De forma disfarçada, a regulação proposta no projeto do Dr. Luizinho acaba por naturalizar as inúmeras distorções que hoje desindustrializam nossa atividade, enfraquecem a cultura brasileira, criando critérios absurdos dedicados a atender exclusivamente aos interesses do capital estrangeiro.

É preciso lembrar ao Congresso Nacional: os parlamentares foram eleitos sob nossa Constituição, e devem defender a cultura nacional e o desenvolvimento da nossa indústria sem jamais sucumbir a lobbies de empresas estrangeiras.

Deve-se lembrar ao presidente Lula: a cultura o apoiou na eleição acreditando em uma política audiovisual séria e efetiva. Hoje, três anos após sua eleição, nosso setor passa por dificuldades.

Esperamos que o governo Lula e o congresso nacional possam garantir mais do que festejar o cinema nacional em tapetes vermelhos mundo afora privilegiando a construção de uma indústria audiovisual verdadeiramente brasileira e soberana com visão estratégica de Estado.

É chegada a hora do governo federal e do congresso nacional provarem seu compromisso com o desenvolvimento e fortalecimento de uma indústria audiovisual verdadeiramente brasileira, rejeitando o parecer do Dr.  Luizinho e reincorporando as premissas propostas pelo setor:

-          Mínimo de 6% de Condecine, sendo 12% o correto, conforme moção do Conselho Superior de Cinema

-          Cota de 20% de obras nacionais no catálogo das plataformas,

-          Proeminência adequada das obras brasileiras disponíveis nos catálogos,

-          Destinação prioritária e majoritária dos recursos ao Fundo Setorial do Audiovisual,

-      Abatimento de Condecine, via investimento direto das plataformas, exclusivamente dedicado à  produção independente brasileira.

 

Declaramos que os conteúdos originais  produzidos pelas plataformas de streaming no país são muito bem-vindos desde que sejam viabilizados com recursos privados - jamais com recursos públicos brasileiros.
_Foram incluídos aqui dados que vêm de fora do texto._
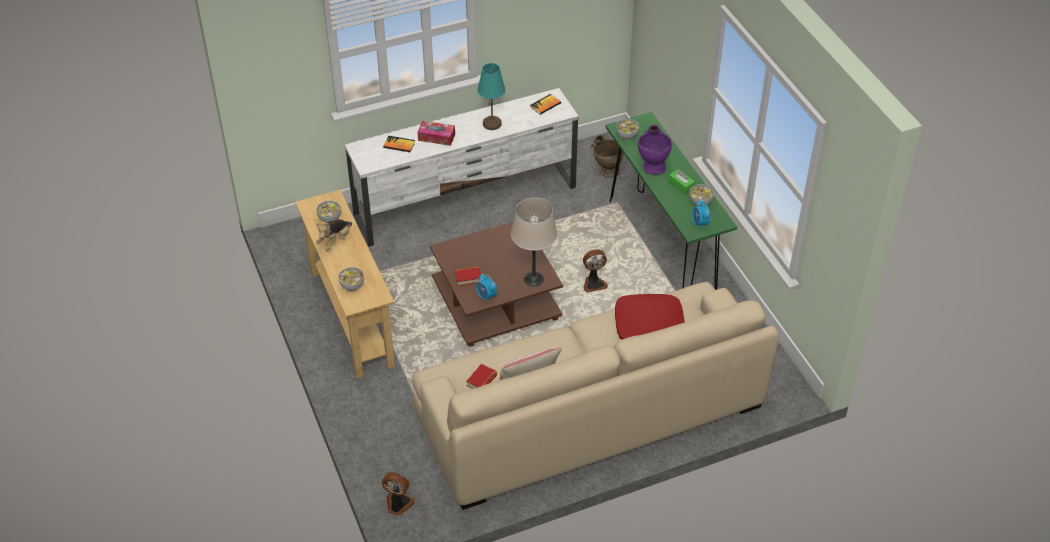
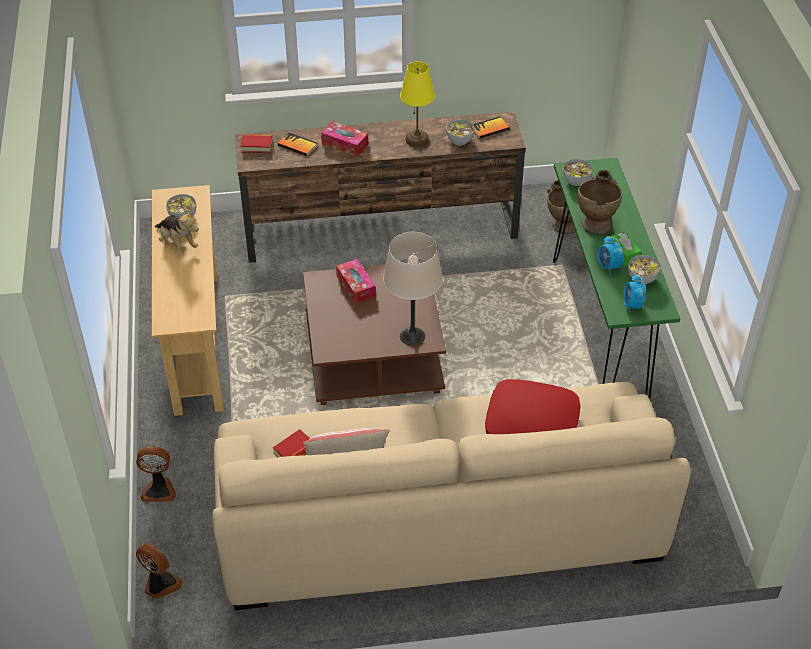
camera: 15 degrees right, 0 degrees up
(335, 240) = (177, 243): plush toy -> plush toy turned 90 degrees counterclockwise
(352, 286) = (174, 301): bowl -> bowl (459, 140)
(466, 201) = (382, 231): white tv stand -> brown tv stand
(468, 278) = (333, 320): book -> book (256, 146)
(475, 248) = (356, 286): none -> tissue box
(486, 296) = (346, 346): alarm clock -> alarm clock (608, 266)
(492, 123) = (417, 139): turquoise table lamp -> yellow table lamp
(594, 283) = (500, 357): fan -> fan (159, 489)
(652, 164) = (596, 221): purple vase -> beige vase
 Nós cineastas, artistas, roteiristas, produtores, distribuidores, exibidores, profissionais do audiovisual brasileiro queremos continuar a nos dedicar a contar e disseminar as histórias de um Brasil plural e potente. Mas para isso não podemos aceitar que nossa indústria audiovisual seja destruída e vilipendiada por interesses estranhos à soberania do nosso país."